[Extract provided]
---+---

Barcelona’s Iconic Basilica

I along with 3 million others visited Barcelona’s iconic basilica the unfinished Roman Catholic church in 2007. It is a basilica and not a cathedral as a cathedral is the seat of a bishop. Because my son had visited it previously and had sent me a postcard of it, I knew of the cathedral like building but I had no idea of the scale of the building nor the breadth of its architectural styles.

Approaching the church I saw first the oldest facade of the three facades. This facade was over 100 years old and extremely ornate and gothic in style. It is on the right in the featured image at the beginning of this blog. Gothic architecture flourished in the High and Late Middle Ages. Its characteristics are  clustered columns, intricate sculptures, ribbed vaults and flying buttresses. This facade depicts the birth of Christ.  Antoni Gaudi designed and completed this facade before his death in 1926.  He took over the project in 1883 and worked on it until his death, the result of a tramway accident.

The Nativity Facade

Because at first sight this nativity facade is very traditional in appearance, it did not prepare me for what was to come. Arguably, it is the only conservative element in the whole church. There are three portals and the central one leads believers into the Sagrada Familia.  The story of Christ’s birth in Bethlehem inspires this facade. So there are statues of Mary, Joseph, the shepherds and the wise men gathered to honour the birth of Christ. Although it was Gaudi’s wish that this facade should be vividly painted, this has not happened and the grey colour takes away a lot from the expressive sculptures.

---+---

[Supplied information]
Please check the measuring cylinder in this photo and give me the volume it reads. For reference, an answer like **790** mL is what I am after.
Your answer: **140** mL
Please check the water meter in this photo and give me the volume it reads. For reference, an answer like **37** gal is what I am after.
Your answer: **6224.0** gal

---+---

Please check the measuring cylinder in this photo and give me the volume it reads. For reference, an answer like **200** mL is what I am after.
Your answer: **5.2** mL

---+---

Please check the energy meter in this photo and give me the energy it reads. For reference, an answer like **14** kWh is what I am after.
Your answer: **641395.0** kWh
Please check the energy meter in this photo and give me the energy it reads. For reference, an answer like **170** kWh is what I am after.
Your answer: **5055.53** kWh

---+---

[Check your understanding]
• 1. In the piece on Barcelona's basilica, in what year did Gaudi take over the project?
• 2. Do these statements agree with the piece on Barcelona's basilica? Answer yes or no for each and quote the deciding words. (a) The writer visited the basilica in 2007. (b) The Nativity Facade has been vividly painted, as Gaudi wished. (c) The Nativity Facade has three portals.
• 3. Carry the piece on Barcelona's basilica forward from its last sentence.

[Responses]
• 1. 1883

• 2.
(a) Yes: "visited Barcelona’s iconic basilica the unfinished Roman Catholic church in 2007"
(b) No: "Although it was Gaudi’s wish that this facade should be vividly painted, this has not happened"
(c) Yes: "There are three portals"

• 3.
The Interior

After I absorbed the story on this facade, I entered the church and saw immediately an exhilarating interior. Without a doubt, Barcelona’s iconic basilica did not disappoint. The first facade gave no clue as to what was revealed in the interior. Nature’s forms as well as the christian story inspired Gaudi. So within the church we see turtles, seashells, fruit, trees and other natural forms.  The columns grow like trees and branch into the ceiling and the whole effect is of light and colour.

Trees branching into the ceiling
Living columns

In addition, the stained glass windows introduced colour and despite the scaffolding and work in progress it was a scene of wonder.

nature in stained glass

As well, the floral nature of the ceiling design also depicted nature to me. 

colours and forms of nature

Construction started in the 1880’s. Gaudi died in 1926 and had only seen the completion of one of the three planned facades. Inevitably work slowed down during the 1930’s, with the Spanish Civil War raging. Work began again in the 1950’s but with all the money coming from donations, it was a slow business.

The Passion Facade

Eventually in 1990 Josep Mario Subirachs completed the second facade. This was the Passion Facade showing the crucifixion of Christ. Gaudi had designed this and wanted it to be cold and sobering.  It is angular and rigid unlike Gaudi’s flowing curves.

The Crucifixion
Angular and rigid depicting the suffering of the Passion

When I visited in 2007 I was not aware of nor did I notice the magic square on this facade. A magic square is a grid of numbers where the horizontal, vertical and diagonal totals are all the same.  Albrecht Durer depicted a famous magic square in his work Melancholia in the early sixteenth century. Each row, column and diagonal adds up to 34 and the numbers 1 – 16 are all used once.

All rows, columns and diagonals add up to 34.

Interestingly, on the passion facade is this magic square.  There are two fourteens and two tens but no 12 or 16. The rows, columns and diagonals add up to 33 the age of Christ at his crucifixion. The magic square appears next to a sculpture of the kiss of Judas emphasising Christ’s betrayal by Judas Iscariot.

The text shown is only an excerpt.